(Screenshot and code edit data)
◆ ◆ ◆ ◆

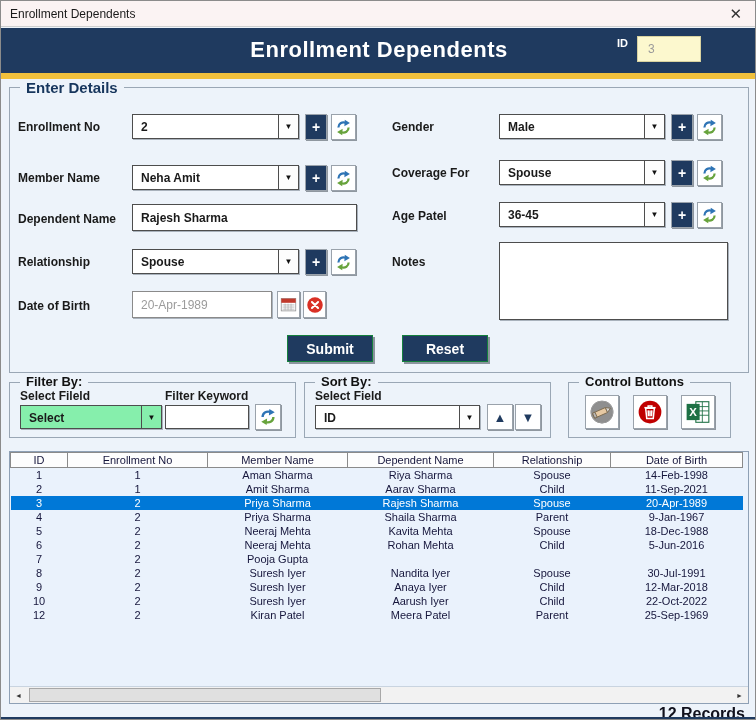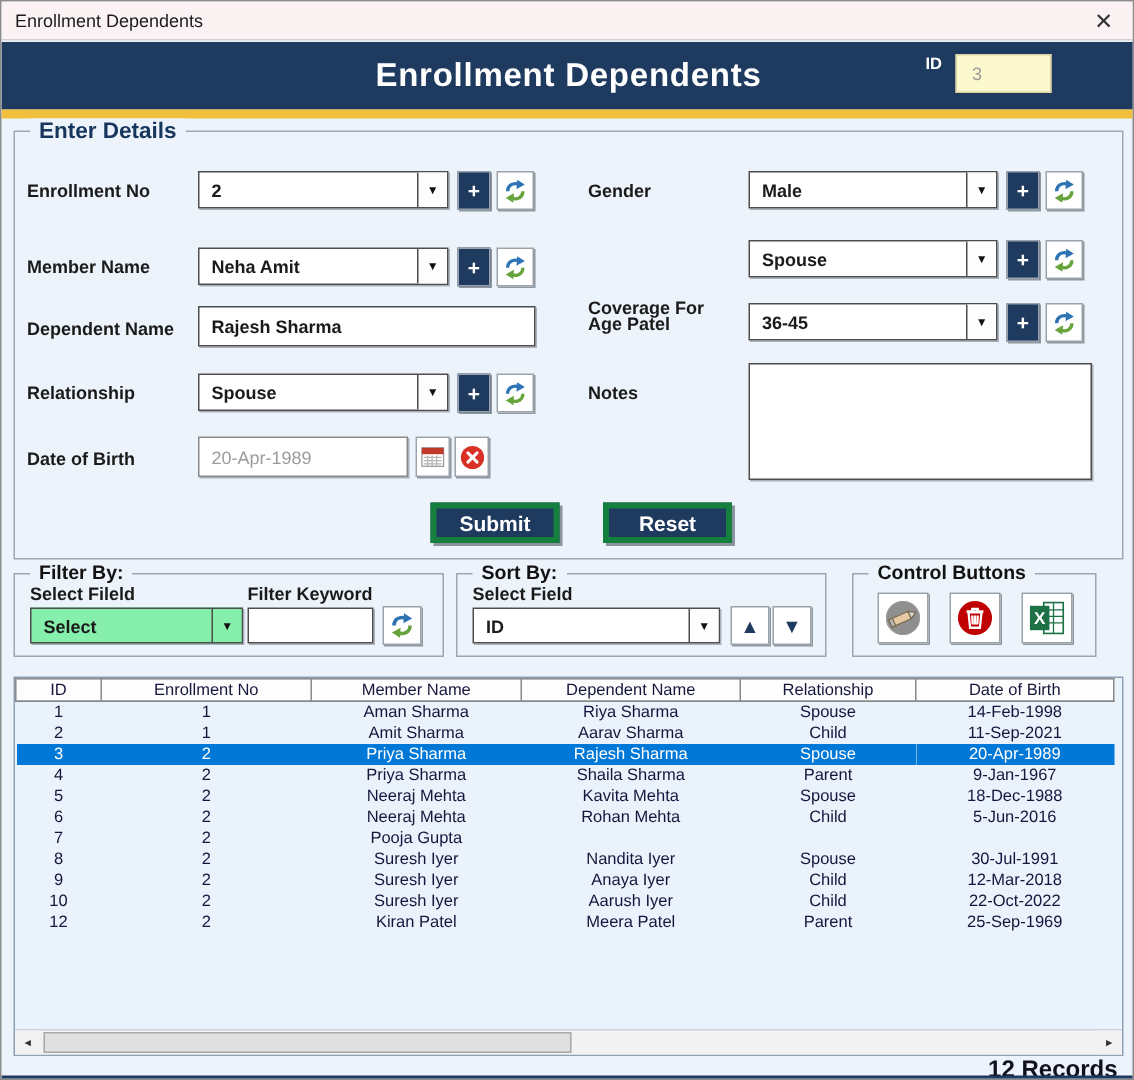--- a/index.html
+++ b/index.html
@@ -63,21 +63,21 @@
   }
   .tbox.muted { color:#9b9b9b; font-weight:normal; border-color:#8a8a8a; }
   .sq-btn {
     position:absolute; width:22px; height:26px; display:flex; align-items:center; justify-content:center;
     border:1px solid #9aa2ab; box-shadow:1px 1px 0 #8f979f; cursor:pointer; background:#fff;
   }
   .sq-btn.navy { background:#1F3A5F; color:#fff; font-weight:bold; font-size:14px; }
   .cta {
     position:absolute; width:86px; height:27px; background:#1F3A5F; color:#fff;
     font-weight:bold; font-size:14px; display:flex; align-items:center; justify-content:center;
-    border:4px solid #15803d; box-shadow:2px 2px 0 #8b949e; cursor:pointer;
+    border:1px solid #15803d; box-shadow:2px 2px 0 #8b949e; cursor:pointer;
   }
   .tri-btn {
     position:absolute; width:26px; height:26px; background:#fff; border:1px solid #9aa2ab;
     box-shadow:1px 1px 0 #8f979f; display:flex; align-items:center; justify-content:center;
     color:#1F3A5F; font-size:13px; cursor:pointer;
   }
   .ctrl-btn {
     position:absolute; width:34px; height:34px; background:#fff; border:1px solid #9aa2ab;
     box-shadow:1px 1px 0 #8f979f; display:flex; align-items:center; justify-content:center; cursor:pointer;
   }
@@ -216,21 +216,21 @@
       </div>
     <div class="sq-btn" style="left:687px; top:26px; width:25px;">
       <svg class="icon-svg" width="17" height="17" viewBox="0 0 20 20">
           <path d="M4 10 C4 5.5, 8 3.2, 12.5 4.4" fill="none" stroke="#2E74B5" stroke-width="2.6"></path>
           <polygon points="11.5,1 17.5,4.8 11,8.4" fill="#2E74B5"></polygon>
           <path d="M16 10 C16 14.5, 12 16.8, 7.5 15.6" fill="none" stroke="#67A33C" stroke-width="2.6"></path>
           <polygon points="8.5,19 2.5,15.2 9,11.6" fill="#67A33C"></polygon>
         </svg>
     </div>
 
-    <span class="flabel" style="left:382px; top:78px;margin-top:32px;">Coverage For</span>
+    <span class="flabel" style="left:382px; top:78px;">Coverage For</span>
     <div class="combo" style="left:489px; top:72px; width:166px;">
       <span class="combo-val">Spouse</span>
       <span class="combo-dd">▼</span>
     </div>
     <div class="sq-btn navy" style="left:661px; top:72px;">
         <span>+</span>
       </div>
     <div class="sq-btn" style="left:687px; top:72px; width:25px;">
       <svg class="icon-svg" width="17" height="17" viewBox="0 0 20 20">
           <path d="M4 10 C4 5.5, 8 3.2, 12.5 4.4" fill="none" stroke="#2E74B5" stroke-width="2.6"></path>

◆ ◆ ◆ ◆

Across the records above, tally the lines that contain "display" and return the number alone.

4